**Estratto della pagina:**

______________________________

Ma questo rappresenta solo l’ultimo episodio di una carriera decennale, baciata sempre da un enorme successo.
La scuola è il luogo delle prime scoperte, dei primi confronti adolescenziali, delle prime scelte indipendenti. È il luogo dei primi incontri e scontri, della voglia di mettersi alla prova per emergere. Per Bellamy e compagni non è stata solo questo: è il 1992 quando per gioco mettono insieme la loro prima band, i Gothic Plague, in seguito diventati anche Fixed Penalty e Rocket Baby Dolls. Sotto quest’ultimo nome, nel 1996, ormai studenti universitari, partecipano ad una sfida tra bands concorrenti che li incorona vincitori. È il loro primo successo, ma li convince che quella potrebbe essere davvero la strada giusta. Tutte le loro decisioni iniziano così a condurli verso la loro storia come musicisti: prima di tutto lasciano l’università per dedicarsi completamente alla musica. In secondo luogo cambiano per l’ennesima volta nome per assumere quello definitivo di Muse e iniziano a solcare numerosi palchi della loro Inghilterra. In questo modo riescono ad attirare l’attenzione su di loro e nel 1998, grazie ad alcuni felici incontri, registrano i loro primi due ep, Muse e Muscle Museum sotto l’etichetta Dangerous. L’esito, specie del secondo ep, è fin da subito decisamente a favore della band, ma non sembra bastare. Le case discografiche britanniche sono sì curiose, ma non al punto di portarli nelle loro fila. Sono quelli gli anni degli Oasis e del brit-pop, genere che riscontra il maggior successo e da cui però i Muse sembrano piuttosto lontani. Loro osano, sapendo di correre il rischio, e scelgono di sperimentare suoni che rimandano all’elettronica, senza perdere di vista il gusto per un certo lirismo. I loro modelli sono i Radiohead, gli americani Smashing Pumpkins e Nirvana, solo per citarne qualcuno. Ed è proprio l’America, attraverso
la Maverick Records, a dare piena fiducia ai Muse, organizzando prima una serie di concerti e mettendoli sotto contratto subito dopo. La conferma avuta Oltreoceano concede loro una maggior credibilità anche in Europa, dove, al loro ritorno, trovano una serie di contratti per registrare il primo vero e proprio disco. È John Leckie, già produttore di Radiohead e The Verve, a seguire la nascita nel 1999 di Showbiz. È un manifesto delle loro velleità artistiche. Pur alternando generi completamente diversi, è in grado di rendere evidente quella che poi sarà la linea di distinzione dei Muse: sono tre musicisti capaci di proiettare all’infinito il loro potenziale, ottenendo un suono pieno, orchestrale, accompagnato dalla particolare voce di Bellamy, alta ma mai fuori tema, mai spropositata. Tra il 1999 e il 2000, i Muse viaggiano al seguito di Foo Fighters e Red Hot Chili Peppers aprendo le loro date americane. Il loro tour li porta ad esibirsi poi in tutta Europa e in Giappone recuperando così un sempre più elevato numero di fans. L’unico che si permette di dissentire è Tom Yorke, voce dei Radiohead, che non vede nulla di originale nel primo lavoro dei Muse, ma solo un mero tentativo di imitazione dei suoi lavori. Nonostante questo, i giovani Muse continuano ad accumulare esperienze su esperienze che li portano molto velocemente a registrare Origin of Simmetry, il loro secondo disco. È un disco più duro, più netto, che vuole riflettere in qualche modo il caos emozionale e concreto che li circonda: nel giro di poco tempo le loro vite sono state letteralmente stravolte. Sempre in viaggio, sempre a suonare, a scrivere, a volte senza nemmeno la reale consapevolezza di ciò che sta succedendo. La loro bravura è stata quella di rendere uno stato d’animo confuso con grande armonia e di riuscire a farlo nonostante i limiti inevitabili di una triade, superati con la sperimentazione di altri strumenti di uso meno abituale. Il tour che segue diventa l’occasione per l’uscita del primo dvd live, Hullabaloo, con la loro performance a Le Zenith di Parigi. Insieme viene prodotto un doppio cd, contenente, oltre al medesimo show, anche una collezione di tracce b-sides.

______________________________

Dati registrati
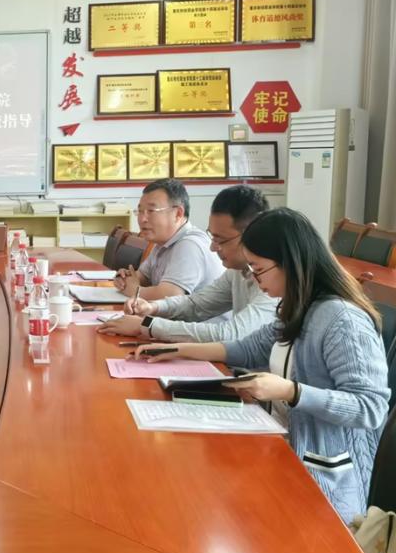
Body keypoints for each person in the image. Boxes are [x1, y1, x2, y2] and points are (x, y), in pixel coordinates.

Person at [136, 208, 390, 522]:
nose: (255, 280)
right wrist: (176, 349)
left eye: (258, 270)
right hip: (280, 450)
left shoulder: (343, 320)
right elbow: (248, 349)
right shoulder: (298, 306)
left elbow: (370, 408)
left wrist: (291, 391)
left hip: (326, 483)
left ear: (289, 262)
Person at [99, 185, 277, 341]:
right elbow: (196, 304)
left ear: (251, 235)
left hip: (227, 357)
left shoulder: (275, 279)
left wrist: (147, 325)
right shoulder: (237, 271)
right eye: (212, 237)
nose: (213, 248)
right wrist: (153, 308)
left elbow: (230, 333)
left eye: (220, 240)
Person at [115, 178, 223, 300]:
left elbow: (170, 296)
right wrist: (125, 278)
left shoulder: (190, 245)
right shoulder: (162, 243)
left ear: (178, 214)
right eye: (140, 211)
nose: (142, 219)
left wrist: (135, 290)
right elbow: (142, 277)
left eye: (151, 211)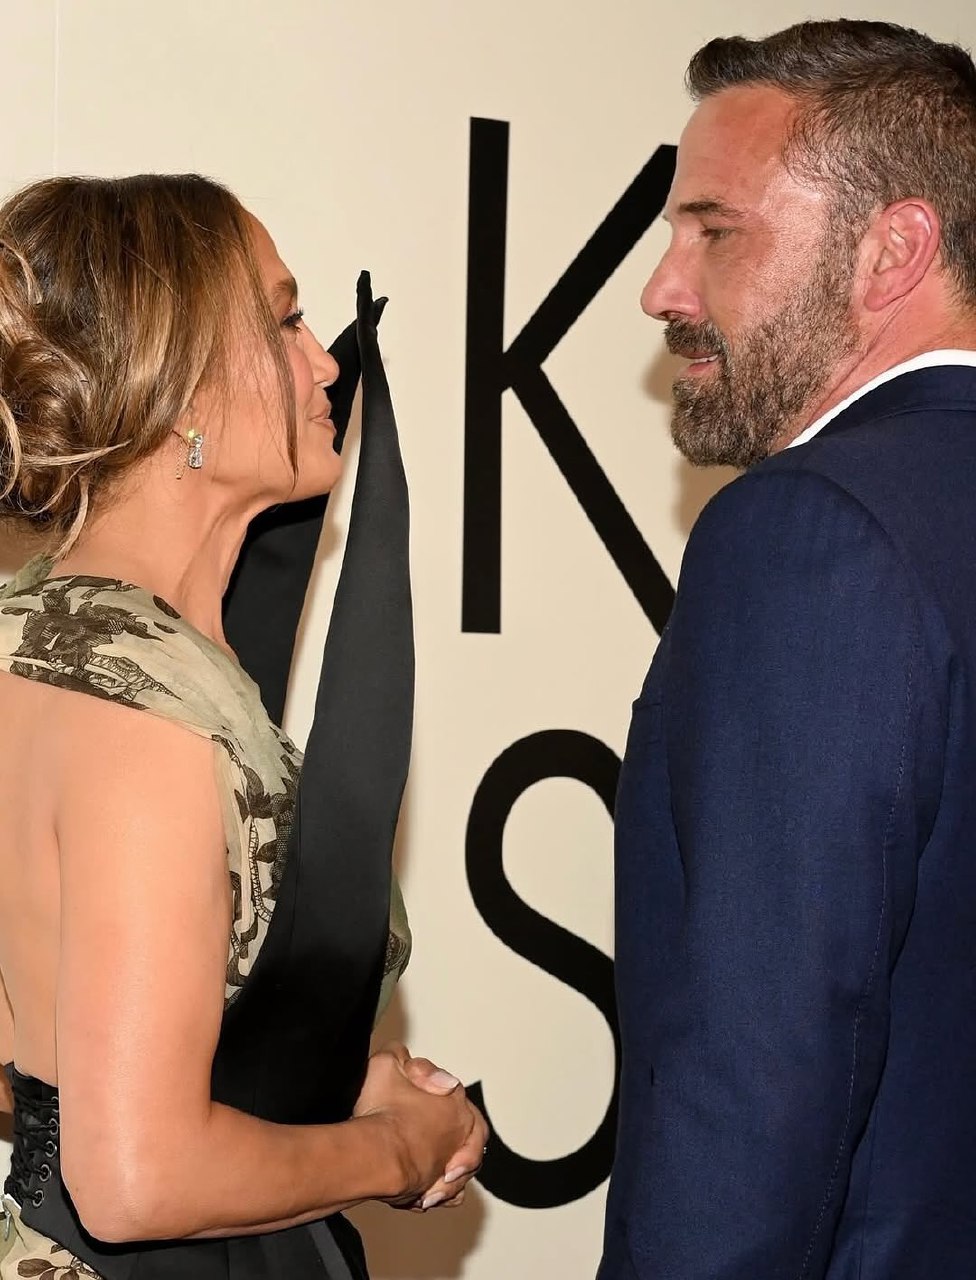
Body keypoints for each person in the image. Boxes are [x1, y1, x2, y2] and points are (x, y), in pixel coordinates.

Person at [0, 173, 487, 1279]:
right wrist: (394, 1146)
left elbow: (61, 1060)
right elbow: (138, 1178)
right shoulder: (144, 710)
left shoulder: (37, 642)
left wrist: (310, 1093)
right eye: (284, 319)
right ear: (178, 389)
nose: (325, 363)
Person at [600, 19, 976, 1280]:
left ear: (892, 250)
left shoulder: (814, 528)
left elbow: (761, 1066)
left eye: (714, 232)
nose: (662, 288)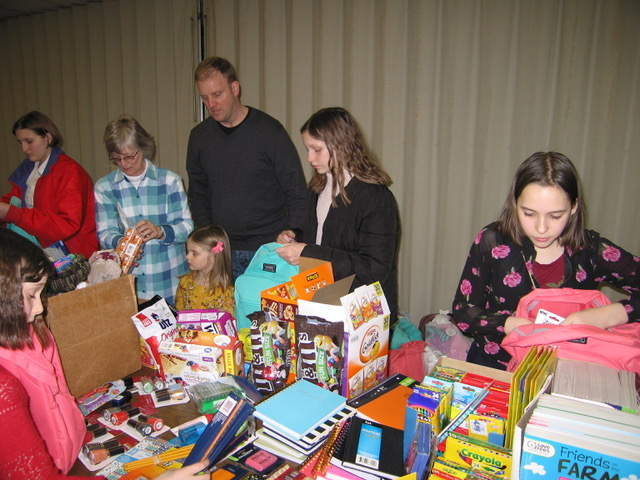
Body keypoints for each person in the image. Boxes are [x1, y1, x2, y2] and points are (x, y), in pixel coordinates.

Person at [451, 152, 640, 370]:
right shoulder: (493, 241)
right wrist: (509, 324)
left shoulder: (591, 251)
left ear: (574, 208)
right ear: (515, 204)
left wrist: (611, 314)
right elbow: (463, 310)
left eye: (556, 216)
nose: (541, 228)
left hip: (566, 370)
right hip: (495, 365)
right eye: (529, 214)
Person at [186, 56, 307, 279]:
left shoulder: (269, 132)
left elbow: (296, 191)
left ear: (234, 88)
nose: (211, 104)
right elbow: (198, 193)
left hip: (267, 249)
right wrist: (207, 240)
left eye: (217, 94)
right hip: (220, 252)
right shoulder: (199, 138)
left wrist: (294, 231)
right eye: (204, 98)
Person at [275, 107, 400, 321]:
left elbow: (375, 268)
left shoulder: (376, 197)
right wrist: (294, 237)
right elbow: (321, 237)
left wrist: (308, 252)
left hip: (363, 314)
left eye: (316, 149)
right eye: (307, 149)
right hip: (324, 302)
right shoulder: (317, 188)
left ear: (340, 146)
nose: (309, 158)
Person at [95, 114, 193, 305]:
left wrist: (160, 231)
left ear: (143, 147)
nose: (124, 164)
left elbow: (187, 228)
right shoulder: (104, 187)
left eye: (130, 156)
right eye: (117, 158)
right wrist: (122, 242)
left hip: (171, 281)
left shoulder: (170, 181)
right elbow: (105, 233)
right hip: (130, 283)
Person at [0, 111, 98, 259]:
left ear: (48, 138)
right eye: (20, 142)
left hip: (70, 258)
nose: (24, 149)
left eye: (29, 141)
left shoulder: (70, 172)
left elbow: (65, 224)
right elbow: (12, 201)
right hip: (40, 253)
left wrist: (13, 214)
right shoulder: (28, 172)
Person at [175, 225, 235, 315]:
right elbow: (179, 313)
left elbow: (229, 322)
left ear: (213, 258)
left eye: (194, 253)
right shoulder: (185, 282)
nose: (187, 256)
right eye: (188, 251)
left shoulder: (227, 291)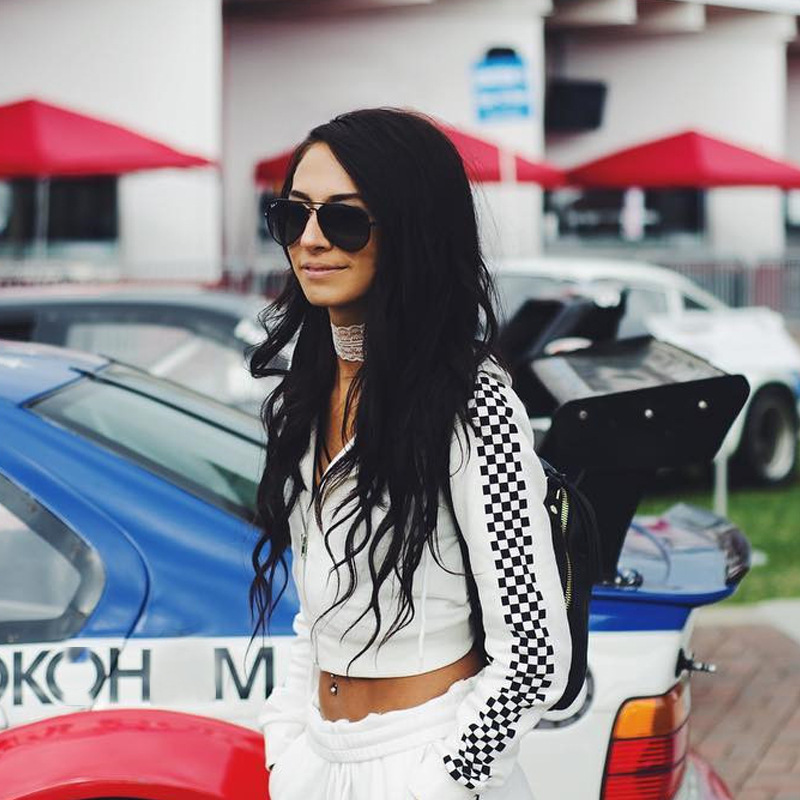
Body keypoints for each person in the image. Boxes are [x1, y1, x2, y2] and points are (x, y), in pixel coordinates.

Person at [249, 108, 572, 800]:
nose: (310, 240)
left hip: (426, 763)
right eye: (293, 215)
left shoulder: (474, 403)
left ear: (412, 231)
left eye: (345, 220)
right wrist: (287, 749)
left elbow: (533, 651)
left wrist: (442, 783)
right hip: (319, 764)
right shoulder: (308, 394)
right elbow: (318, 611)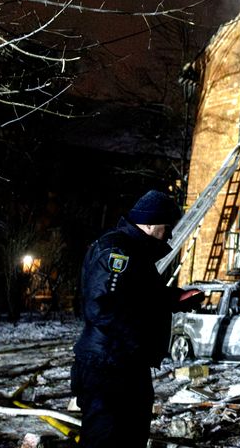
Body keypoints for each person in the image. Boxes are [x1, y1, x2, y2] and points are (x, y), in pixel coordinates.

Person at [71, 190, 204, 448]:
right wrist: (137, 340)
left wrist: (174, 299)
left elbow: (136, 298)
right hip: (108, 369)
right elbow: (101, 306)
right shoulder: (117, 252)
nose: (170, 235)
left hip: (125, 366)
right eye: (167, 227)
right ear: (150, 223)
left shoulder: (135, 253)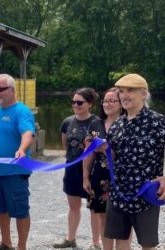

______________________________

**Esercizio 1:**
Rispondi a queste domande basandoti sul testo sulla storia dei Muse.
(a) In che anno il gruppo forma la sua prima band e con quale nome?
(b) Con quale etichetta vengono registrati i primi due ep?
(c) Chi segue la realizzazione di Showbiz?
**Esercizio 2:**
Indica se ciascuna affermazione concorda con il testo sulla storia dei Muse, citando le parole che lo dimostrano.
(a) I membri del gruppo abbandonano gli studi universitari per la musica.
(b) Le case discografiche britanniche li ingaggiano subito dopo i primi ep.
(c) Il primo dvd live documenta un concerto tenuto a Londra.
**Esercizio 3:** Riprendi il testo sulla storia dei Muse, continuando dopo la sua ultima frase.

**Risposta scritta 1:**
(a) Nel 1992, con il nome Gothic Plague.
(b) Con l'etichetta Dangerous.
(c) John Leckie, già produttore di Radiohead e The Verve.

**Risposta scritta 2:**
(a) Sì: "prima di tutto lasciano l’università per dedicarsi completamente alla musica".
(b) No: "Le case discografiche britanniche sono sì curiose, ma non al punto di portarli nelle loro fila."
(c) No: "con la loro performance a Le Zenith di Parigi".

**Risposta scritta 3:**
Il 2004 è l’anno d’oro per i Muse con la consacrazione da parte della critica e soprattutto da parte del pubblico. È l’anno dell’edizione di Absolution e il titolo è già un programma. La sperimentazione continua negli arrangiamenti e i temi trattati non sono che l’evoluzione naturale del contenuto di Origin of Simmetry. È un disco apocalittico che asseconda l’interesse per la scienza e il sovrannaturale insito in Bellamy: sua madre era solita organizzare sedute spiritiche nel soggiorno di casa influenzando notevolmente i pensieri del figlio. I brani sono accattivanti, con ritmi e suoni capaci di avvicinare un pubblico più variegato. Il successo è assicurato e confermato da un tour sempre sold out, dalla partecipazione a grandi Festival e dai numerosi titoli che la critica conferisce loro. Curioso il tributo che a fine 2004
la Tallywood Strings, sostenuta dalla Vitaminic Records, offre alla band: si tratta di The String Quartet Tribute to Muse, un disco puramente strumentale, in cui l’orchestra esegue alcuni pezzi del gruppo. Ormai i Muse sono diventati delle vere star e non si sottraggono nemmeno all’impegno politico, esibendosi sul palco parigino del Live8 nel luglio del 2005.
Nel 2006 esce il disco Black Holes and Revelations, parzialmente registrato presso le Officine Meccaniche di Mauro Pagani a Milano. Decisamente rock, è il disco dei grandi singoli. È un disco in movimento, in divenire, come se i Muse stessero ancora cercando il proprio sé più interiore da mostrare. Lo strumento di questa ricerca è ancora la sperimentazione e l’unione dei generi: dalla ballad più tradizionale all’elettronica più spinta, dalla batteria sempre più roboante all’introduzione degli archi.
Questo è forse il vero segreto della band, la capacità di stupire sempre senza tradire se stessi e la loro arte. E dalla sommità del Monte Parnaso le Muse sorridono beate.